Bohong jika Armand mengatakan bahwa tidak ada satupun wanita yang mendekatinya usai ia menyandang status duda. Bukannya menyombong, tetapi sudah tak terhitung lagi berapa banyak wanita yang berusaha mendekati untuk mendapatkan perhatian darinya. Bahkan ibunya juga beberapa kali mencoba menjodohkannya. Mulai dari anak lurah sampai anak dari pemilik salah satu pondok pesantren, namun tak ada satupun dari mereka yang nyantol di hatinya.
Armand bukannya sombong. Armand juga bukan pemilih. Akan tetapi, seperti kata Faris tadi, perkara hati, tidak ada yang bisa memaksakan.
"Kalau kau nggak tertarik dengan wanita-wanita yang ada di kota, kenapa nggak coba cari lingkup pergaulannya yang masih terjaga. Si Lala, mungkin? Kau sudah mengenal dia dari kecil. Kau juga pastinya tau seperti apa sifat dan wataknya."
"Jangan mulai lagi deh, Ris." Armand merotasikan kedua matanya malas. Setelah melihat pakaiannya telah tersusun rapi, Armand pun menutup kembali tas ranselnya rapat-rapat. Kemudian, tatapannya yang tajam memandang Faris penuh penilaian. "Kenapa tiba-tiba kau jadi bawa namanya si Lala?" tanyanya curiga.

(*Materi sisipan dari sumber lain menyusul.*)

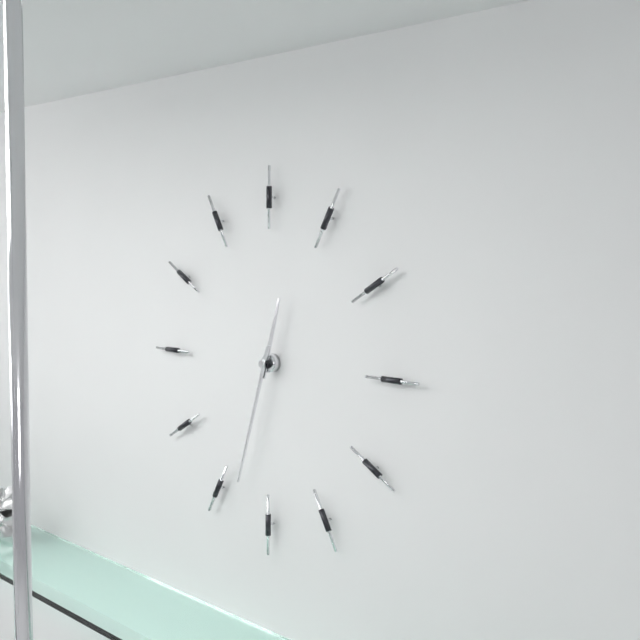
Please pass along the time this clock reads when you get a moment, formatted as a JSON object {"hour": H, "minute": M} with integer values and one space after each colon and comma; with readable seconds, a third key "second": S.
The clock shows {"hour": 12, "minute": 33}
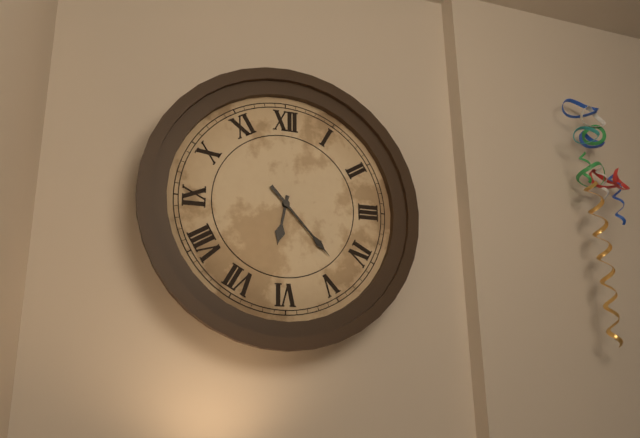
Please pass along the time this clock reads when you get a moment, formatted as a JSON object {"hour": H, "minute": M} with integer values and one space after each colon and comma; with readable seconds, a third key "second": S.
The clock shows {"hour": 6, "minute": 23}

"Aku cuma khawatir aja." Faris menghembuskan napas perlahan. Kekhawatiran tak dapat disembunyikan dari pancaran matanya.
"Khawatir?" tanya Armand tak mengerti.
"Si kunyuk itu tadi pagi tiba-tiba datang ke restoranku. Dari pagi sampai waktunya makan siang, yang dia bicarakan cuma si Lala. Lala beginilah, Lala begitulah. Yang membuat aku kesal, dia bahkan mulai membayangkan yang nggak-nggak soal Lala. Aku pikir, kalau kau punya sedikit saja rasa suka di hatimu buat Lala, baiknya kau segera nikahi gadis itu, sebelum si otak ayam itu ngelakuin niat nggak benernya itu terhadap Lala."
"Ris... Ris," Armand menggeleng geli. "Lala itu udah aku anggap keluarga sendiri. Nggak ada sedikitpun rasa suka di hatiku untuknya. Tapi, kau tenang aja, si om-om haus belaian itu nggak akan mungkin bisa ngapa-ngapain Lala. Aku yang akan memastikan hal itu." ucap Armand yakin.
Lalu, dengan senyuman geli, Armand berkata, "Asal kau tau aja, nggak tertarik menjalin hubungan dengan gadis yang jauh di bawahku. Yang ada saat aku jalan dengannya, aku malah akan dianggap bapaknya, bukannya kekasih ataupun suaminya."
Faris menghela napas pasrah. Ia tahu bahwa tak mungkin baginya memaksa untuk menikahi Lala, si gadis manis yang merupakan anak angkat dari ibu Nur, ibunya Armand.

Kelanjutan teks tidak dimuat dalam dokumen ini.